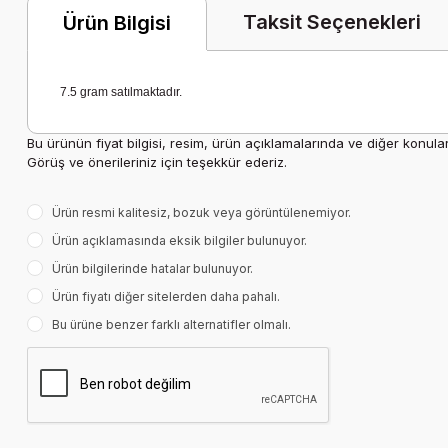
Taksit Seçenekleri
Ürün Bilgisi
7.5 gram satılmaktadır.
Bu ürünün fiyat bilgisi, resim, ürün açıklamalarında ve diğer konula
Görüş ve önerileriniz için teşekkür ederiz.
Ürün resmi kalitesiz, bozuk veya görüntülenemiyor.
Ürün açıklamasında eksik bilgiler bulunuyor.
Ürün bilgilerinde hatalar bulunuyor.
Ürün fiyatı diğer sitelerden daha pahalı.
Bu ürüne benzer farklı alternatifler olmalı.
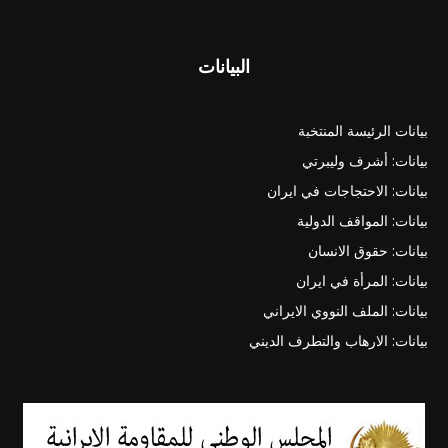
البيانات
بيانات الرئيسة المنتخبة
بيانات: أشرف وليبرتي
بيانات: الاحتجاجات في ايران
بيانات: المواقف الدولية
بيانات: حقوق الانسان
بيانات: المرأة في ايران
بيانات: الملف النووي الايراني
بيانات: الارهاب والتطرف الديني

- [WHAT YOU HAVE TO DO]
Convert the text read from all the entries above into a JSON list of strings, one string per line, with blank lines left out. Leave the pictures out.

- [TASK SOLUTION]
[
  "Taksit Seçenekleri",
  "Ürün Bilgisi",
  "7.5 gram satılmaktadır.",
  "Bu ürünün fiyat bilgisi, resim, ürün açıklamalarında ve diğer konula",
  "Görüş ve önerileriniz için teşekkür ederiz.",
  "Ürün resmi kalitesiz, bozuk veya görüntülenemiyor.",
  "Ürün açıklamasında eksik bilgiler bulunuyor.",
  "Ürün bilgilerinde hatalar bulunuyor.",
  "Ürün fiyatı diğer sitelerden daha pahalı.",
  "Bu ürüne benzer farklı alternatifler olmalı.",
  "البيانات",
  "بيانات الرئيسة المنتخبة",
  "بيانات: أشرف وليبرتي",
  "بيانات: الاحتجاجات في ايران",
  "بيانات: المواقف الدولية",
  "بيانات: حقوق الانسان",
  "بيانات: المرأة في ايران",
  "بيانات: الملف النووي الايراني",
  "بيانات: الارهاب والتطرف الديني"
]